───── QUOTED PASSAGE ─────

Multi-Modal Self-Supervised Contrastive Learning for a Foundational Model for Brachytherapy
Abstract
Purpose
This project uses a multi-modal method to train a foundational model for medical images of cervical cancer patients. Multiple imaging modalities are used over the course of treatment: multiparametric MRI, CT, cone-beam CT, and PET when indicated. This motivates a paired approach for deep learning to leverage the shared information across modalities and aim for image features relevant to downstream clinical tasks.
Methods
Contrastive learning (CL) is a method of self-supervised learning (requiring no labeled data) that pushes together ‘positive’ pairs and separates ‘negative’ pairs in the model’s deep features. This project utilizes multi-modal CL, using scans of different modalities for the same patient as positive pairs. CL typically treats all negative pairs equally, but different patients may have similar anatomy and disease progression. To address this, a soft contrastive loss was developed using clinical information to create a similarity metric for negative pairs. As a preliminary experiment, a vision transformer (ViT) pre-trained on 3D medical images was fine-tuned on an in-house MRI and CT dataset.
Results
The training progress of the ViT was evaluated using attention rollout to visualize the attention flow for a given input, highlighting regions most crucial for extracting deep features. Initial epochs show an emphasis on structures with high voxel intensity, while subsequent iterations resulted in a more balanced attention map incorporating the full pelvic region. At 50 epochs, the attention began leaking into the image background, which is indicative of overfitting.
Conclusion
This work shows potential in using multi-modal CL with clinical information to train foundational ViTs. The attention maps demonstrated that relevant anatomical regions were learned by the model in extracting deep features, but overfitting would eventually begin. The model will be evaluated on downstream tasks to examine if these learned features can result in performance improvements.

─────

Rewrite the brachytherapy abstract starting with "Multi-Modal Self-Supervised Contrastive" and going on through "downstream clinical tasks.", swapping "cervical cancer" for "prostate cancer".

───── DATA FOR REVIEW ─────

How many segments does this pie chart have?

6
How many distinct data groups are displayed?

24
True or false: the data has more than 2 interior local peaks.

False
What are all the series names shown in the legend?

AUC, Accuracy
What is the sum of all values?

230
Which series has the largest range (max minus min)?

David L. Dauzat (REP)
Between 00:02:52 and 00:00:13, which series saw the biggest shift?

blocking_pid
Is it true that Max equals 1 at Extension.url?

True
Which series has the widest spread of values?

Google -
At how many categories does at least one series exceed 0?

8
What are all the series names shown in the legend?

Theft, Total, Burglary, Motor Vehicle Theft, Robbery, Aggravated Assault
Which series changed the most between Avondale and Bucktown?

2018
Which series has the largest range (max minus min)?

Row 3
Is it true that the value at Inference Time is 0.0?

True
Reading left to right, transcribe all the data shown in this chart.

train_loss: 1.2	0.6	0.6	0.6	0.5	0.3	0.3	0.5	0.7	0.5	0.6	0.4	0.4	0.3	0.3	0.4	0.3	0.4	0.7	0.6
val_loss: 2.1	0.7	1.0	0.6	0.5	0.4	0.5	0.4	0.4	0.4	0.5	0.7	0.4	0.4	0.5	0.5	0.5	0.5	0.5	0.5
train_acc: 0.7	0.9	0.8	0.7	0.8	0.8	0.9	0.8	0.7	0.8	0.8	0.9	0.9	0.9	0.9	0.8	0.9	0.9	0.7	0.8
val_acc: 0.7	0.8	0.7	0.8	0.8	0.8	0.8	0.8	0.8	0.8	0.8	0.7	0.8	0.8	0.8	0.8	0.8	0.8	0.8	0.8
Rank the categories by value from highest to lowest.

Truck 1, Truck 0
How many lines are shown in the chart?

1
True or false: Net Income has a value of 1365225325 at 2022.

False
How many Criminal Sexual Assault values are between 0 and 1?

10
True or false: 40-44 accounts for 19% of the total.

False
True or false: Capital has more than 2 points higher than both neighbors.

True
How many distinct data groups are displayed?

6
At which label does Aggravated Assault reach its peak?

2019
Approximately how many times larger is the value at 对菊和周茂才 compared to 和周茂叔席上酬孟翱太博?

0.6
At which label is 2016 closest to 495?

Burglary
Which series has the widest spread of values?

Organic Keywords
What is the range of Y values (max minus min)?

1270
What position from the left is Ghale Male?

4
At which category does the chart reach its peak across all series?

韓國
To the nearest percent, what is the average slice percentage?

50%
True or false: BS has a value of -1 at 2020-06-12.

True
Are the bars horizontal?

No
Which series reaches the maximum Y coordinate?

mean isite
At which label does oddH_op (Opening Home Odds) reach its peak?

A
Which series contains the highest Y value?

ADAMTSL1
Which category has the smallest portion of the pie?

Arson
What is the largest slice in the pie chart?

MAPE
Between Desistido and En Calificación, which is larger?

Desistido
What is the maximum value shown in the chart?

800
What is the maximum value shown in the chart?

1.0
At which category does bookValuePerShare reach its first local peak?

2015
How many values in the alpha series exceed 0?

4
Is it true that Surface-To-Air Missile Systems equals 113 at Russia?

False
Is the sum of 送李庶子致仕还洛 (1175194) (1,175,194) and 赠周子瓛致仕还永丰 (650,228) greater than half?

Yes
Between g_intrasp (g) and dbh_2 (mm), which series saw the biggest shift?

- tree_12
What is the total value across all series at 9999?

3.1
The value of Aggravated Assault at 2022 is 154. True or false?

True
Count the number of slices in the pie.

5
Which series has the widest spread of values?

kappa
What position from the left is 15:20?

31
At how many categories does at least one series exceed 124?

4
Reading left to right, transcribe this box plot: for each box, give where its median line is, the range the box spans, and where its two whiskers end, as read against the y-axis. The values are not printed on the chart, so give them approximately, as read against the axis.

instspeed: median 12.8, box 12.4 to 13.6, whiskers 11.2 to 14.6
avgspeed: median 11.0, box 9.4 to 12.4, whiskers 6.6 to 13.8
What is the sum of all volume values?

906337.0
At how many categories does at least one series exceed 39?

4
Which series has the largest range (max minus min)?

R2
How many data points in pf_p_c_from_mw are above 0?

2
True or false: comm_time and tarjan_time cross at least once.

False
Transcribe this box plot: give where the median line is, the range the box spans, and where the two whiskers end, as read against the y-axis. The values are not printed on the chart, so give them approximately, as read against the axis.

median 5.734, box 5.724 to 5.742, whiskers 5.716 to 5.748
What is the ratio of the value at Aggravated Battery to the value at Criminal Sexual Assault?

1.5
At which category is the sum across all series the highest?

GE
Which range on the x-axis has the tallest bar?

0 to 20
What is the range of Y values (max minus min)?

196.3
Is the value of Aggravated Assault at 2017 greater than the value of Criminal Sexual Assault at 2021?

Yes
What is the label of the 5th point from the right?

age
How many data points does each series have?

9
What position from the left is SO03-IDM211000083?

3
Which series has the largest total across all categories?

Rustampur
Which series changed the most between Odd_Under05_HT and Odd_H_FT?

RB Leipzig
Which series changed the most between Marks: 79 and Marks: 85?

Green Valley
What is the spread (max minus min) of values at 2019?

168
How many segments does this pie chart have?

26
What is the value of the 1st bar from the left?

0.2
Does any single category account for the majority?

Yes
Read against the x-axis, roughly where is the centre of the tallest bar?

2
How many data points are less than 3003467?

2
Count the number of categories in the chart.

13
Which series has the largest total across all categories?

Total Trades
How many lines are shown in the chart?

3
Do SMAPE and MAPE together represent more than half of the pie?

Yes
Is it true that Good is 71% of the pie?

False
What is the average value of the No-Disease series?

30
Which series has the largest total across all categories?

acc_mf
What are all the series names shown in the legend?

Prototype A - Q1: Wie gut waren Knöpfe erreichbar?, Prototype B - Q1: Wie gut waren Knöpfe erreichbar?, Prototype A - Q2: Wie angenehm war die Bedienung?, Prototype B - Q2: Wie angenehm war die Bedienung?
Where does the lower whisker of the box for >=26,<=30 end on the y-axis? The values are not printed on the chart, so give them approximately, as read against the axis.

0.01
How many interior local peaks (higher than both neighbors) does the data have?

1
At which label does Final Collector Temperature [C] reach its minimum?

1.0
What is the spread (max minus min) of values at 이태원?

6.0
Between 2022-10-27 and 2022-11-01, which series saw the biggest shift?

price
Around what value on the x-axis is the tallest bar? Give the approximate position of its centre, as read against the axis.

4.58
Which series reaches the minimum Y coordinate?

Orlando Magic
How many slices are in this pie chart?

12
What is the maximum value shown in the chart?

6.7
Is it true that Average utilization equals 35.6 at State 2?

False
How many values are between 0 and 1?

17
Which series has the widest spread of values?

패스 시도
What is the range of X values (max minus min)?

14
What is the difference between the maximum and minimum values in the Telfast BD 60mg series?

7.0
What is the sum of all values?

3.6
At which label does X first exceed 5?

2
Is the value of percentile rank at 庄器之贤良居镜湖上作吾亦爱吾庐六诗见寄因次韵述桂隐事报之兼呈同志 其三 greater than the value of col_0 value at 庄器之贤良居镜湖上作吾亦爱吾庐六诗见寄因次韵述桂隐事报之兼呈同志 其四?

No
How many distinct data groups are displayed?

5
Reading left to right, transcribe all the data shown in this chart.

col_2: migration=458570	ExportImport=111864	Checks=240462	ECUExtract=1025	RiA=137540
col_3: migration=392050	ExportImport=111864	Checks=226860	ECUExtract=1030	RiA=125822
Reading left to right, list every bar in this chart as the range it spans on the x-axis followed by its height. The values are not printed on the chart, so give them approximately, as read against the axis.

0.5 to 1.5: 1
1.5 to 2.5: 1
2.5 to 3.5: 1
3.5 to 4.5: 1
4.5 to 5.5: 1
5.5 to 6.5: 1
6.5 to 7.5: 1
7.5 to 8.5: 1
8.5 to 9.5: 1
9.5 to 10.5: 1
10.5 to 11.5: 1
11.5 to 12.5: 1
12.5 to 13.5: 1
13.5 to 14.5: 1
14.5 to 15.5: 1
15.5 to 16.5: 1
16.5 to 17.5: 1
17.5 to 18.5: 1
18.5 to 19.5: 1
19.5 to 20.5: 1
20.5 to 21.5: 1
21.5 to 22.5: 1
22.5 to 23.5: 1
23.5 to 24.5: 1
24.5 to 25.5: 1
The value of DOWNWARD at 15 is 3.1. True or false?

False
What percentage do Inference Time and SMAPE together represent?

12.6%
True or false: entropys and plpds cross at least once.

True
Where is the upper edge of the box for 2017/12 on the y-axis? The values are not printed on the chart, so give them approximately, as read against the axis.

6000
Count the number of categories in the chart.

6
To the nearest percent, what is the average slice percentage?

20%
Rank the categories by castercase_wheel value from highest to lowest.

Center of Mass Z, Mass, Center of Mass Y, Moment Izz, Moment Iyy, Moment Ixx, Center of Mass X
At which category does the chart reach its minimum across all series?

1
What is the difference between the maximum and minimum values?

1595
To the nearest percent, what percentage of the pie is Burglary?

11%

─────

__OUTPUT FOR THIS TASK__.
Multi-Modal Self-Supervised Contrastive Learning for a Foundational Model for Brachytherapy
Abstract
Purpose
This project uses a multi-modal method to train a foundational model for medical images of prostate cancer patients. Multiple imaging modalities are used over the course of treatment: multiparametric MRI, CT, cone-beam CT, and PET when indicated. This motivates a paired approach for deep learning to leverage the shared information across modalities and aim for image features relevant to downstream clinical tasks.